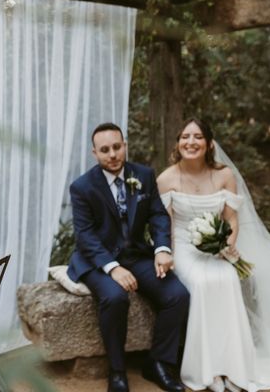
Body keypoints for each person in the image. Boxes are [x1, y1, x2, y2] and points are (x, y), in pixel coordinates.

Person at [67, 123, 189, 392]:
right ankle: (117, 370)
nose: (112, 154)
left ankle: (158, 363)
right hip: (97, 260)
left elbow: (157, 214)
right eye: (105, 150)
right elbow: (85, 236)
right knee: (115, 297)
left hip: (136, 256)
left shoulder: (143, 175)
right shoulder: (82, 187)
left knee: (177, 295)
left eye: (117, 147)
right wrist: (112, 268)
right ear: (94, 153)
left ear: (125, 146)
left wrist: (162, 249)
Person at [157, 118, 270, 392]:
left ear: (209, 144)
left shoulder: (224, 176)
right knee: (202, 282)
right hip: (184, 247)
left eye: (197, 137)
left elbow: (231, 219)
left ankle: (232, 367)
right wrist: (168, 255)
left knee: (228, 278)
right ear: (178, 143)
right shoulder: (166, 178)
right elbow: (166, 226)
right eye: (185, 136)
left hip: (217, 247)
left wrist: (228, 245)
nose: (191, 142)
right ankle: (207, 370)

Exercise goal
Return only the part of the records above that opens with the line containing "right wrist: (112, 268)" and closes with the line containing "left elbow: (231, 219)", ends included.

Answer box
right wrist: (112, 268)
right ear: (94, 153)
left ear: (125, 146)
left wrist: (162, 249)
Person at [157, 118, 270, 392]:
left ear: (209, 144)
left shoulder: (224, 176)
right knee: (202, 282)
right hip: (184, 247)
left eye: (197, 137)
left elbow: (231, 219)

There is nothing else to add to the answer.